▸ PROBLEM DESCRIPTION
Each record that follows is to be transcribed exactly, excluding its images.

━━━━━ RECORDS ━━━━━

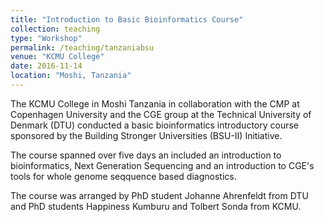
 ```yaml
---
title: "Introduction to Basic Bioinformatics Course"
collection: teaching
type: "Workshop"
permalink: /teaching/tanzaniabsu
venue: "KCMU College"
date: 2016-11-14
location: "Moshi, Tanzania"
---
```


The KCMU College in Moshi Tanzania in collaboration with the CMP at Copenhagen University and the CGE group at the Technical University of Denmark (DTU) conducted a basic bioinformatics introductory course sponsored by the Building Stronger Universities (BSU-II) Initiative.

The course spanned over five days an included an introduction to bioinformatics, Next Generation Sequencing and an introduction to CGE's tools for whole genome seqquence based diagnostics.

The course was arranged by PhD student Johanne Ahrenfeldt from DTU and PhD students Happiness Kumburu and Tolbert Sonda from KCMU.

━━━━━

▸ SOLUTION TO THE EXERCISE
 ```yaml
---
title: "Introduction to Basic Bioinformatics Course"
collection: teaching
type: "Workshop"
permalink: /teaching/tanzaniabsu
venue: "KCMU College"
date: 2016-11-14
location: "Moshi, Tanzania"
---
```


The KCMU College in Moshi Tanzania in collaboration with the CMP at Copenhagen University and the CGE group at the Technical University of Denmark (DTU) conducted a basic bioinformatics introductory course sponsored by the Building Stronger Universities (BSU-II) Initiative.

The course spanned over five days an included an introduction to bioinformatics, Next Generation Sequencing and an introduction to CGE's tools for whole genome seqquence based diagnostics.

The course was arranged by PhD student Johanne Ahrenfeldt from DTU and PhD students Happiness Kumburu and Tolbert Sonda from KCMU.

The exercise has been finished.